Acurácia das avaliações genéticas
A Acurácia (do inglês accuracy, também conhecida como repetibilidade da avaliação) de uma estimativa é uma medida da correlação entre o valor estimado e os valores das fontes de informação, ou seja mede o quanto a estimativa que obtivemos é relacionada com o “valor real” do parâmetro. Ela nos informa o quanto o valor estimado é “bom”, ou seja o quanto o valor estimado é “próximo” do valor real e nos dá a “confiabilidade” daquela estimativa ou valor. Se estimarmos o valor genético apenas pelo desempenho do próprio animal (em peso aos 365 dias por exemplo), o valor da acurácia será de 0,50 (para herdabilidade de 0,25), mas se a estimativa for baseada em 18 filhos (progênie) de um touro com uma amostra aleatória (tirada ao acaso) de vacas, a acurácia subirá para 0,74. Quanto mais informações tivermos a respeito de um touro, mais acurada, mais “confiável” a estimativa.
A acurácia, no entanto, não depende somente do número de filhos de um reprodutor que foram medidos, mas, principalmente do número de parentes medidos que esse reprodutor teve. Assim, é comum touros com menor número de filhos do que outros terem acurácias maiores, devido à contribuição de maior número de parentes na estimação de seu valor genético.
Um outro caso comum nas avaliações é a estimação de DEP´s para efeitos genéticos maternos igual a zero, com acurácia igualmente igual a zero, para touros que não tiveram nenhuma filha com descendentes na população. Às vezes tais touros podem ter centenas de filhos medidos, alta acurácia para efeitos diretos e nenhuma estimativa ou acurácia para efeito materno.

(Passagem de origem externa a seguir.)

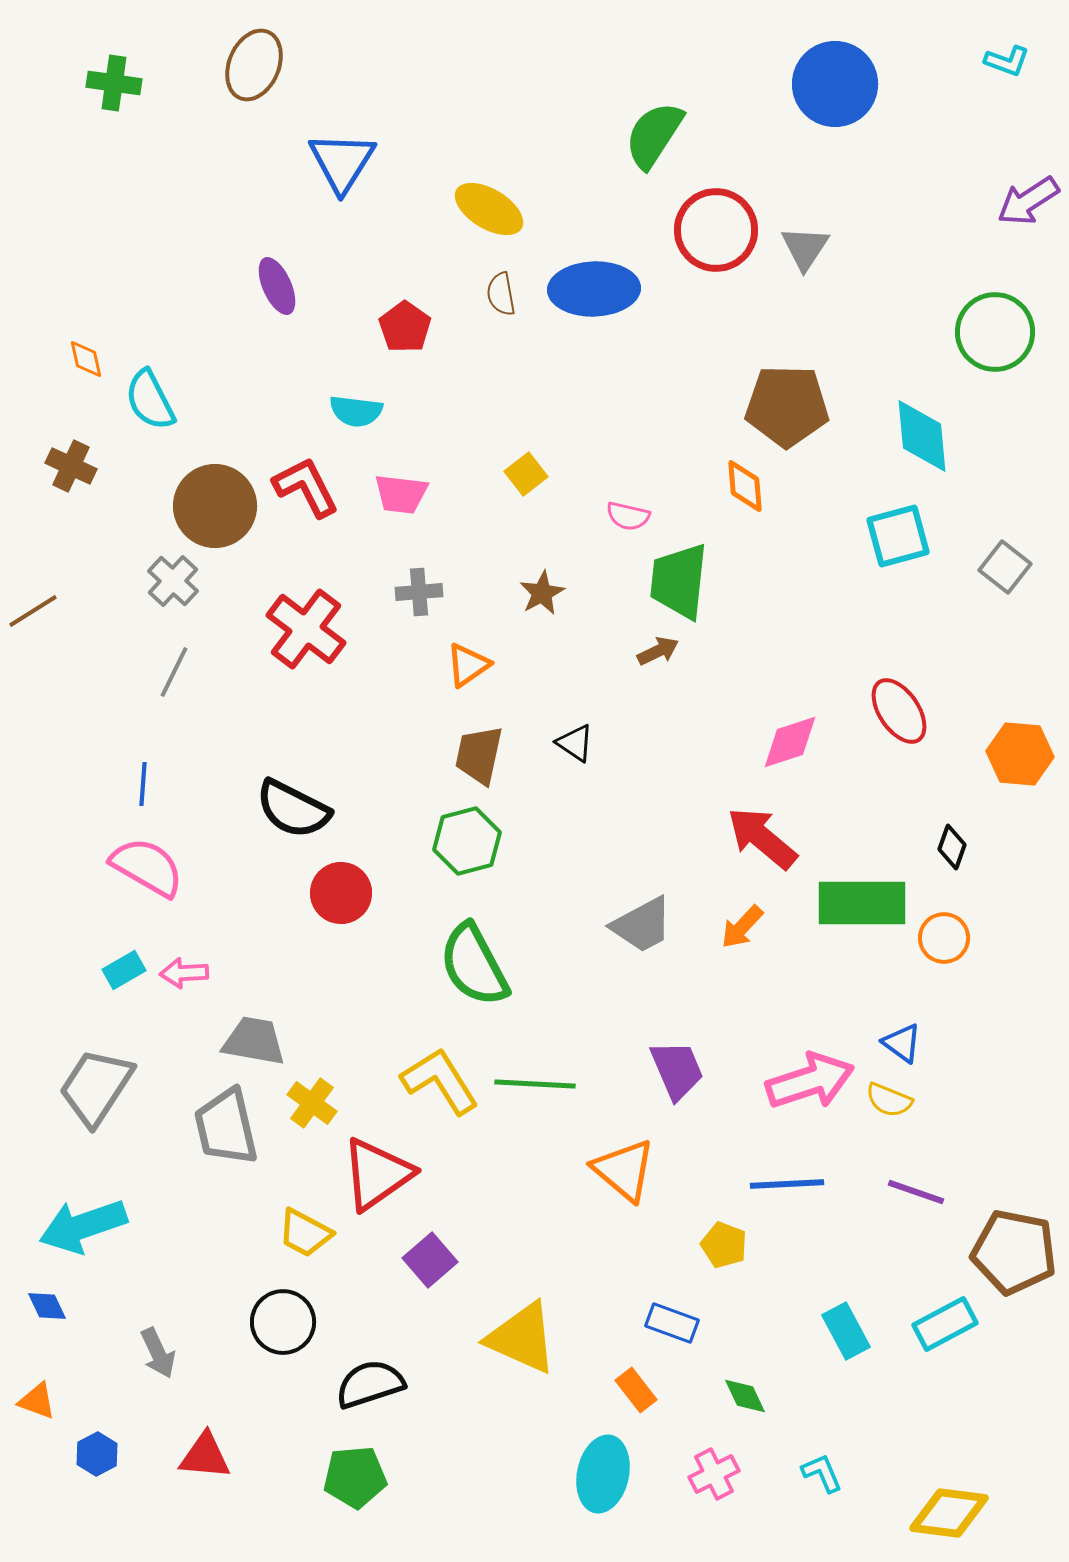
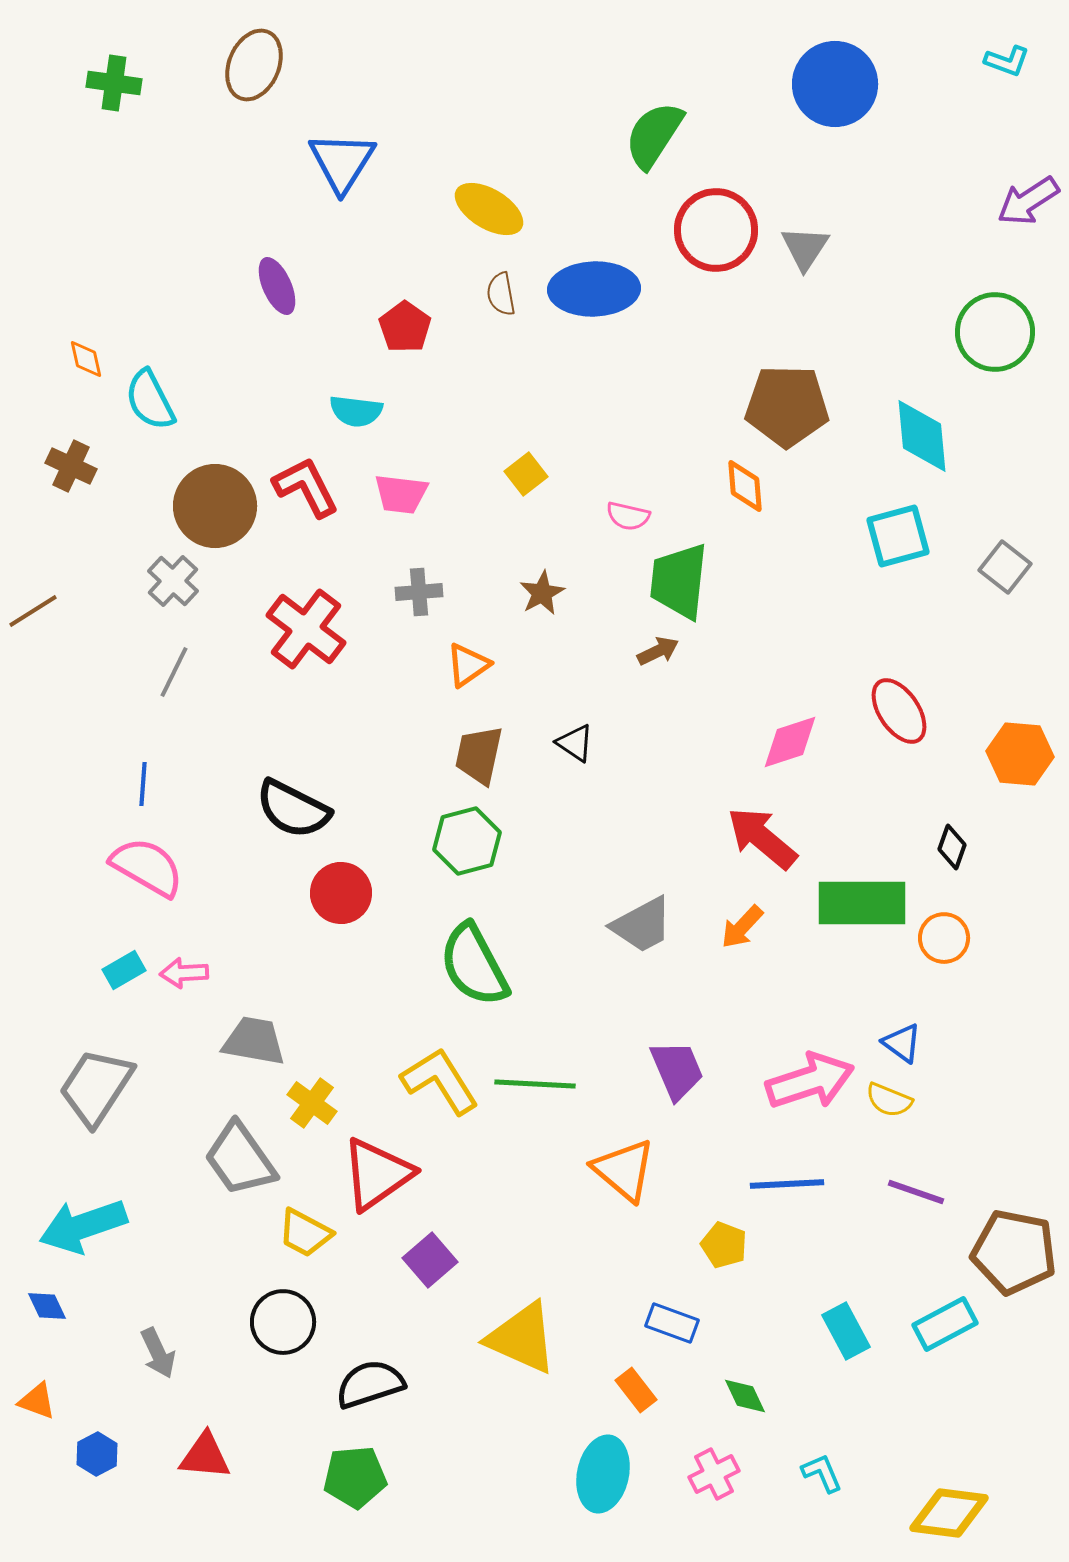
gray trapezoid at (226, 1127): moved 14 px right, 32 px down; rotated 22 degrees counterclockwise
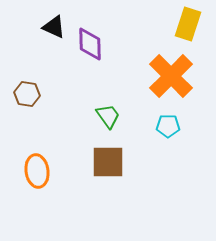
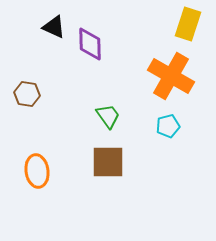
orange cross: rotated 15 degrees counterclockwise
cyan pentagon: rotated 15 degrees counterclockwise
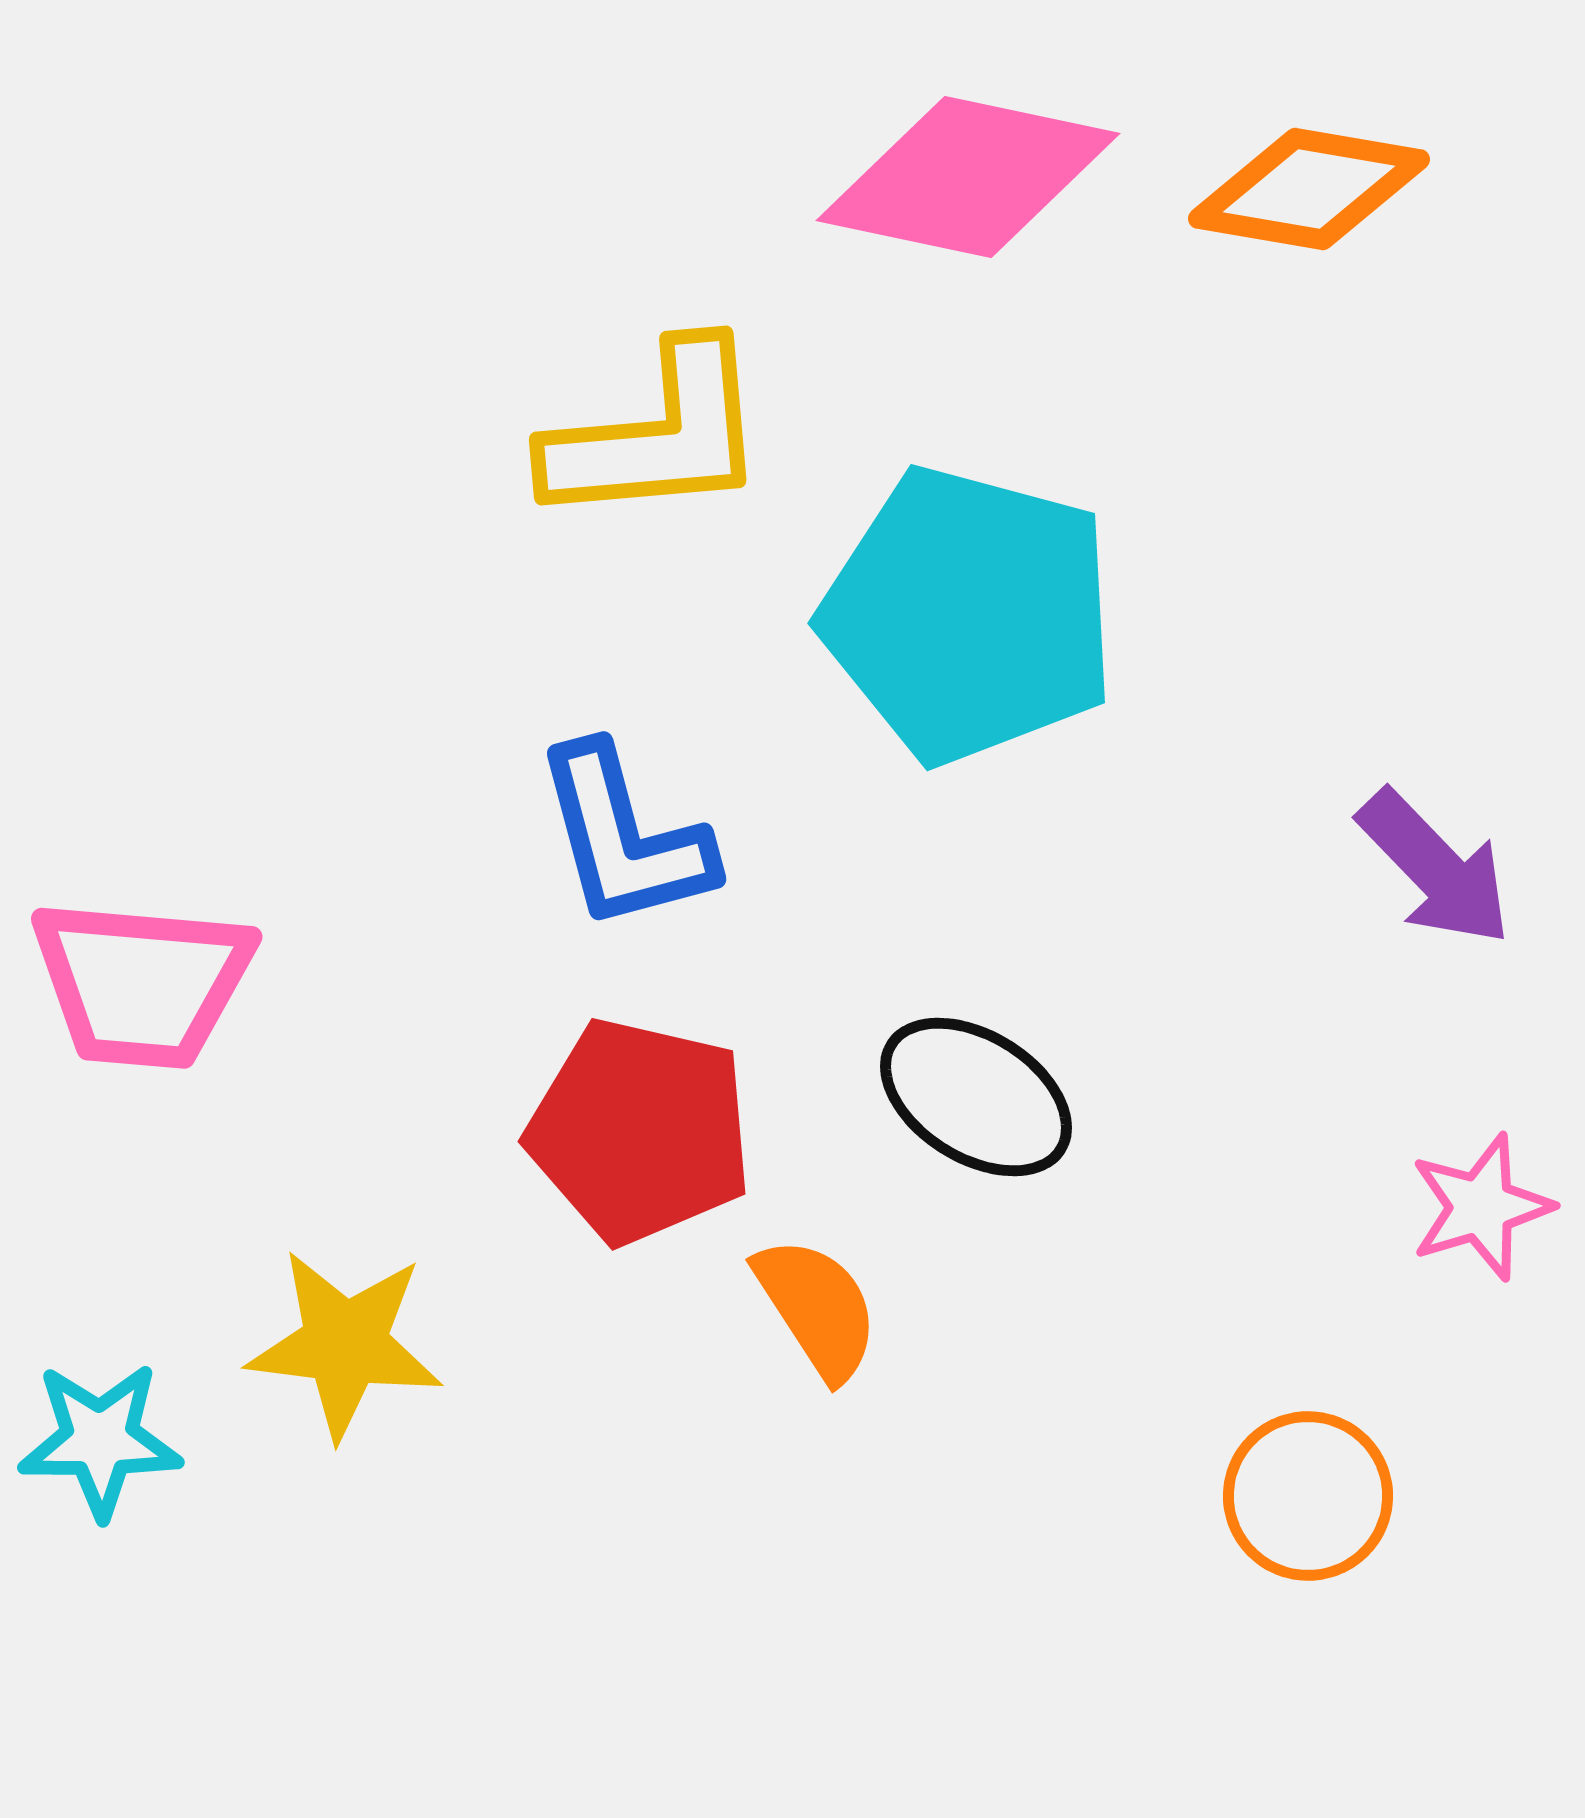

Este conceito de acurácia é muito importante para as decisões de um criador, pois indica o “risco” da decisão. Se o criador tiver um pequeno rebanho de alto valor genético, fica muito difícil utilizar-se um reprodutor cujo valor genético (DEP ou TA) tenha baixa acurácia, pois o valor estimado não é muito “confiável” e quando aumentarem as informações a respeito daquele reprodutor, por exemplo na próxima avaliação ou no próximo ano, aquele valor genético previsto poderá diminuir e o pequeno criador terá à venda então filhos de um touro inferior ao que ele achava que teria. Mas aquele valor poderá também subir e então o criador terá filhos de um bom touro. A acurácia nos informa em última análise a “segurança” que temos de que aquele valor estimado vá mudar ou não.
Mas se o criador tem um porte maior e gosta de correr riscos (e talvez ter maiores lucros), ele poderá investir adquirindo tourinhos (ou sêmen) com altos valores genéticos estimados e baixa acurácia, que em geral são mais baratos, e usar este material genético em uma parte de seu rebanho. Se o tourinho confirmar seu alto potencial e tiver maior acurácia na próxima avaliação, esse criador terá feito um bom negócio, mas se tiver um pior desempenho, só parte dos seus produtos será originária de touros “inferiores”. Mas altas acurácias só são conseguidas a partir de muitas informações a respeito do animal que está sendo testado, em geral obtidas a partir de muitos filhos e filhas do touro e isto significa mais tempo entre o nascimento desse reprodutor e seu uso no rebanho, o que aumenta o intervalo entre gerações e diminui o ganho genético por ano. Assim, usarem-se animais jovens, com baixa acurácia, pode aumentar o risco, mas se a avaliação estiver sendo bem feita, o mérito genético do rebanho como um todo cresce mais rapidamente do que se utilizar touros “provados”, com altas acurácias. A decisão é estritamente técnica e deve ser tomada caso a caso.